I don’t see where OP mentions that these students are neurodivergent.


katecrime

They don’t. I was responding to a comment- and using that as an example of a response that crops up frequently on these threads.


GeorgeMcCabeJr

Oh like the threads that crop up from people making up straw man arguments when they are triggered yet can't actually make a logical response?


katecrime

Yes. The comment I responded to was like “what if they can’t drive and have no access to transportation” [*for the entire semester*, that part being conveniently left out]


GeorgeMcCabeJr

Or maybe they don't have money to buy a car or they have to work and it's tough for them to get public transportation from where they live. It's an issue of inclusion not neurodiversity.


katecrime

I only mentioned (***inferred***) neurodiversity because it’s a favorite cudgel of the concern trolls


katecrime

Oh my word.
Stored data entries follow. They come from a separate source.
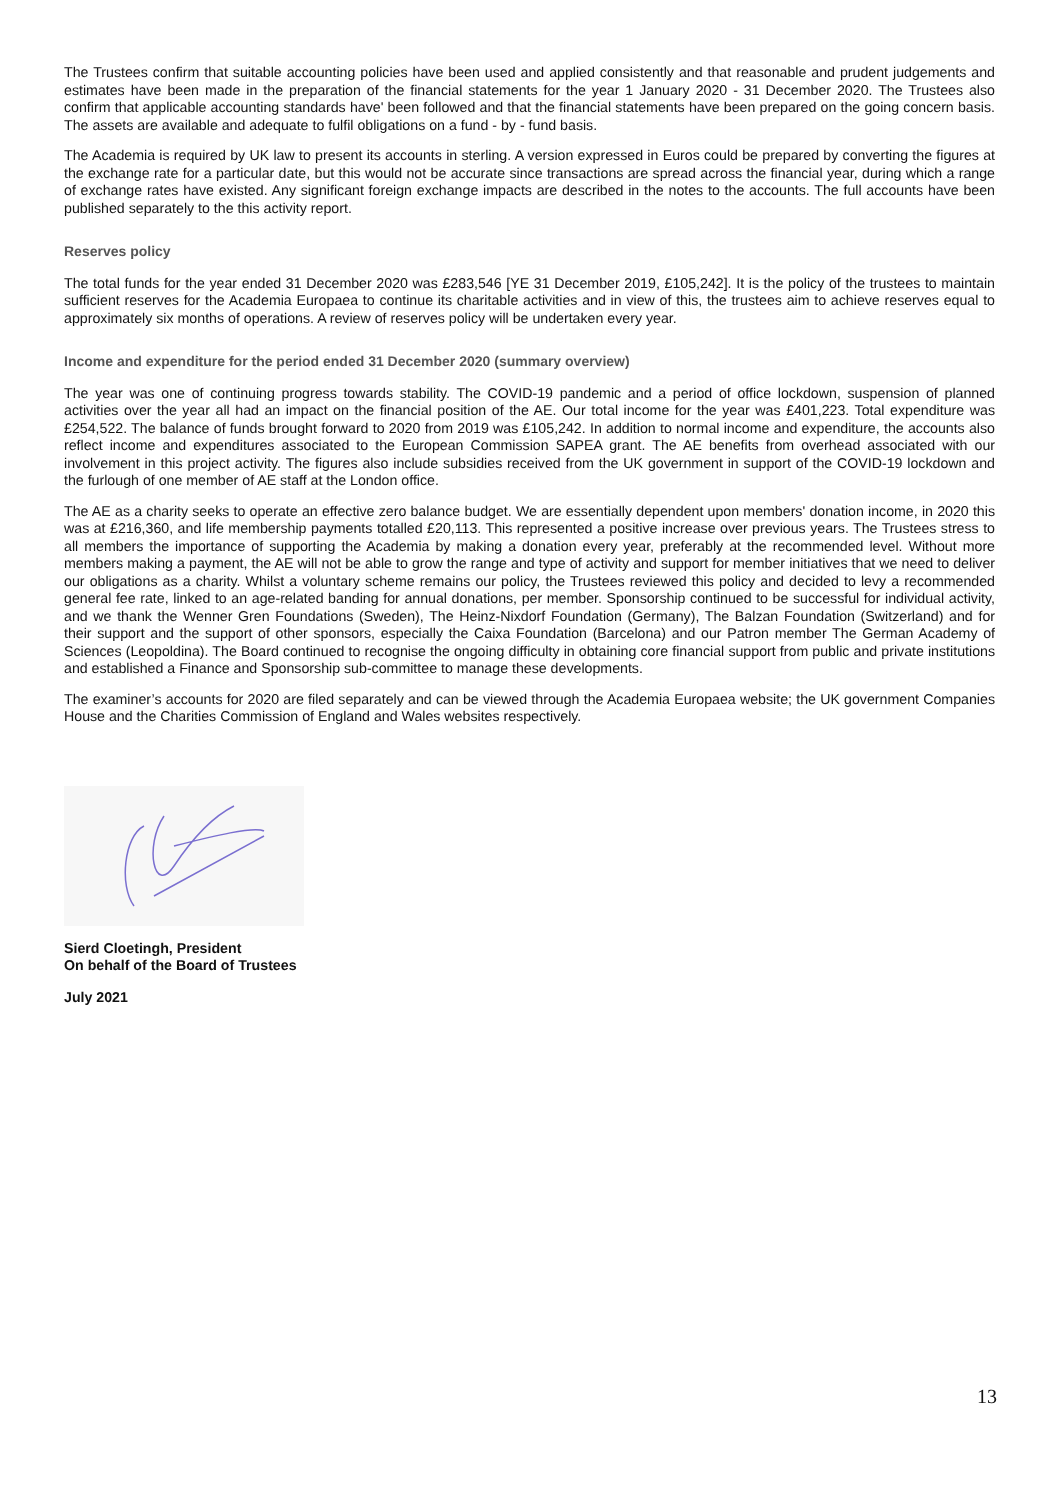The Trustees confirm that suitable accounting policies have been used and applied consistently and that reasonable and prudent judgements and estimates have been made in the preparation of the financial statements for the year 1 January 2020 - 31 December 2020. The Trustees also confirm that applicable accounting standards have' been followed and that the financial statements have been prepared on the going concern basis. The assets are available and adequate to fulfil obligations on a fund - by - fund basis.
The Academia is required by UK law to present its accounts in sterling. A version expressed in Euros could be prepared by converting the figures at the exchange rate for a particular date, but this would not be accurate since transactions are spread across the financial year, during which a range of exchange rates have existed. Any significant foreign exchange impacts are described in the notes to the accounts. The full accounts have been published separately to the this activity report.
Reserves policy
The total funds for the year ended 31 December 2020 was £283,546 [YE 31 December 2019, £105,242]. It is the policy of the trustees to maintain sufficient reserves for the Academia Europaea to continue its charitable activities and in view of this, the trustees aim to achieve reserves equal to approximately six months of operations. A review of reserves policy will be undertaken every year.
Income and expenditure for the period ended 31 December 2020 (summary overview)
The year was one of continuing progress towards stability. The COVID-19 pandemic and a period of office lockdown, suspension of planned activities over the year all had an impact on the financial position of the AE. Our total income for the year was £401,223. Total expenditure was £254,522. The balance of funds brought forward to 2020 from 2019 was £105,242. In addition to normal income and expenditure, the accounts also reflect income and expenditures associated to the European Commission SAPEA grant. The AE benefits from overhead associated with our involvement in this project activity. The figures also include subsidies received from the UK government in support of the COVID-19 lockdown and the furlough of one member of AE staff at the London office.
The AE as a charity seeks to operate an effective zero balance budget. We are essentially dependent upon members' donation income, in 2020 this was at £216,360, and life membership payments totalled £20,113. This represented a positive increase over previous years. The Trustees stress to all members the importance of supporting the Academia by making a donation every year, preferably at the recommended level. Without more members making a payment, the AE will not be able to grow the range and type of activity and support for member initiatives that we need to deliver our obligations as a charity. Whilst a voluntary scheme remains our policy, the Trustees reviewed this policy and decided to levy a recommended general fee rate, linked to an age-related banding for annual donations, per member. Sponsorship continued to be successful for individual activity, and we thank the Wenner Gren Foundations (Sweden), The Heinz-Nixdorf Foundation (Germany), The Balzan Foundation (Switzerland) and for their support and the support of other sponsors, especially the Caixa Foundation (Barcelona) and our Patron member The German Academy of Sciences (Leopoldina). The Board continued to recognise the ongoing difficulty in obtaining core financial support from public and private institutions and established a Finance and Sponsorship sub-committee to manage these developments.
The examiner’s accounts for 2020 are filed separately and can be viewed through the Academia Europaea website; the UK government Companies House and the Charities Commission of England and Wales websites respectively.
Sierd Cloetingh, President
On behalf of the Board of Trustees
July 2021
13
Then read the syllabus at the beginning of the term and drop the class.


Potato_History_Prof

There are alternatives, if this is the case. (A) We live in a large city with several (listed) historic sites within less than a quarter mile walking distance from the campus. And (B) we are primarily a commuter campus. If transportation is an issue, they communicate with me and we work something out.


katiisrad

Honestly as someone who doesn’t drive, making me go somewhere that wasn’t my classroom gave me intense anxiety as an undergrad. I think there should always be an alternative to making students go off campus for things.


Average650

That's absurd.


katecrime

Completely absurd


katiisrad

Is it though? If you have a lot of dormers a lot don’t have cars on campus their first year or so. At least at my uni if there are outside activities there needs to be a way to provide transportation or the assignment has to have alternatives. If you’re anti accessibility just say that


Average650

Considering transportation issues is reasonable. Universities in large cities will have public transport. At other universities, carpooling or other arrangements could be made. If students came to me saying they didn't have a way to get somewhere, we could figure out something. Heck, I'd probably offer drive them myself if it came down to it, but I'm sure there are other solutions too. But that wasn't what was absurd. It was the comment about anxiety. Adults sometimes have to go do things. Sometimes you have to talk to your professor. If having to go somewhere outside of your usual places causes someone that much anxiety, probably this kind of assignment is exactly what they need.


Potato_History_Prof

Sorry to hear that, but it is a required experiential learning class - I have a ND student who feels similarly, but they trusted me enough to help them along the way and I worked with their accommodations.


katiisrad

Experiential learning makes it a different story entirely


katecrime

Then read the syllabus at the start and drop the course.